If you have young children, planning for college is one of the most important things you can do for their future. There are many families that value higher education, but a great deal are unfortunately caught unprepared when the time comes for their kids to go to college because they simply never started saving or waited too long. Don’t let your family fall into this trap!
There are different types of plans when it comes to college savings, and it’s important to know the differences in order to choose the plan that is best for you and your child.
Here are some college savings options that can help you get on the right path for college planning. If you already started a plan, these examples will serve as a great refresher of how your plan works.
- 529 plan
With a 529 plan, you can save money for college, plus distributions are tax-free if used for qualified higher education expenses. But you must be careful with a 529: These accounts carry fees, expenses, and tax ramifications if not used properly. See your financial professional to get information and read the prospectuses carefully regarding risks, charges, and expenses associated with the portfolio before investing your money.
- Coverdell Education Savings Account
These accounts can also be used for K-12 education as well as college. Money grows tax-deferred and may be withdrawn federal tax-free for any qualified higher education expenses incurred by your children before age 30. After that, you will incur a 10% tax penalty and earnings will be taxed as ordinary income. You must still pay state taxes. A financial professional can help you set up this account, but remember that this plan (like most others) is exposed to the market.
- UGMA and UTMA (Uniform Transfers to Minors and Uniform Gift to Minors)

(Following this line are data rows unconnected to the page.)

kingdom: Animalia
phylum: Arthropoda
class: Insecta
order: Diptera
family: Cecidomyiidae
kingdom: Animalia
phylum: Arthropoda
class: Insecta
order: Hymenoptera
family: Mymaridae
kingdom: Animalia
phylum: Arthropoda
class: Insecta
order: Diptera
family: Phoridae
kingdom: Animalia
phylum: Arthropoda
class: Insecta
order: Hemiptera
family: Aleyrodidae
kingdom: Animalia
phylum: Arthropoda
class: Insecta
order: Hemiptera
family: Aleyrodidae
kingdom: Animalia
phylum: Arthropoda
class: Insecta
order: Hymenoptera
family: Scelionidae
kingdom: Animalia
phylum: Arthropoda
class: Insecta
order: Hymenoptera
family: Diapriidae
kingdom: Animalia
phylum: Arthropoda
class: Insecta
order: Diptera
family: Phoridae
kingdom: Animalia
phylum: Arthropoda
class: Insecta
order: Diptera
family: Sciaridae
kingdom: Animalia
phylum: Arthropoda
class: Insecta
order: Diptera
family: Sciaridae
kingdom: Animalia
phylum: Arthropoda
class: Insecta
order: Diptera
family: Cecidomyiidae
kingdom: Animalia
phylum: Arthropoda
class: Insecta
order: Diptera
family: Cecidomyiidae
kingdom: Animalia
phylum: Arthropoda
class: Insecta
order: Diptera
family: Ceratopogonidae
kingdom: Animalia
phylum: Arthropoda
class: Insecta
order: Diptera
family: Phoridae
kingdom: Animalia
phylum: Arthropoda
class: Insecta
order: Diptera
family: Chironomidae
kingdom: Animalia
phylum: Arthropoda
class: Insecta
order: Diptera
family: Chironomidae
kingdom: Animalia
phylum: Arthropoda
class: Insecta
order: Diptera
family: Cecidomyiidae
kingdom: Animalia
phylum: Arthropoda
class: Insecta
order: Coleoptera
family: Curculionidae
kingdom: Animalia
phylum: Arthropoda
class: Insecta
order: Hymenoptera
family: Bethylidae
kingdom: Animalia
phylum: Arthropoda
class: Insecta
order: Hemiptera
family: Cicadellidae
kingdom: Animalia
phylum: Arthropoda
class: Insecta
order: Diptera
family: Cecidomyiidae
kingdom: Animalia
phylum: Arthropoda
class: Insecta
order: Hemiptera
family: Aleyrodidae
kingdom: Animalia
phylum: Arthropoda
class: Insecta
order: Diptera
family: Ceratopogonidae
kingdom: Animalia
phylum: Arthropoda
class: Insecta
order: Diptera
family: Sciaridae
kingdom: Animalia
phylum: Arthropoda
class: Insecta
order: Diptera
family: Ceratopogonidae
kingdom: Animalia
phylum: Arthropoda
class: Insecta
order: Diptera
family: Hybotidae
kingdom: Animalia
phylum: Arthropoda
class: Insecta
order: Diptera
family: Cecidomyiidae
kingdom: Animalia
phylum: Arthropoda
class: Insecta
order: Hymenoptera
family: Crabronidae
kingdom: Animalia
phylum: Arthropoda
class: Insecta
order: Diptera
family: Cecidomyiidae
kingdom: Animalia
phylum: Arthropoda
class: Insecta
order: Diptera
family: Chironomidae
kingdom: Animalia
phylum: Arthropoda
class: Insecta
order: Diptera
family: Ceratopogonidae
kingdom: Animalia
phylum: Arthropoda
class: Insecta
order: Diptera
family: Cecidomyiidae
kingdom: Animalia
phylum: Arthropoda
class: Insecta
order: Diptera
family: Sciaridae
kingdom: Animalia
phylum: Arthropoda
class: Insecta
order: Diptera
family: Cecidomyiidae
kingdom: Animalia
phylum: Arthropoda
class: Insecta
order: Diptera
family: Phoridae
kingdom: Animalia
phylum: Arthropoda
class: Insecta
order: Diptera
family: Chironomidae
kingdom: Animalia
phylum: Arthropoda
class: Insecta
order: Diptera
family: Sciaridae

These multi-purpose savings accounts are frequently used for college. When you put money in these accounts, you are making a gift to your children; when they turn 18 or 21, they can withdraw the money for college. This money can be used for anything, but it could lessen your child’s chances to qualify for financial aid, as it is considered income.
- Mutual Funds
If you put your money in the hands of a professional money manager who invests in mutual funds, thereby exposing your money to the volatility of the market (like in 2008), how can you be sure your savings will be enough for college? This really isn’t the best option for something like a college savings plan. I advise you to talk to your financial planner about the above plans instead.
Planning for a college education seems complicated, but it’s not as hard as you think. Getting good advice and starting when your kids are young will set your kids up for a bright future! I owe my educational success to my parents for doing just that—how else would I have become the world’s smartest dog?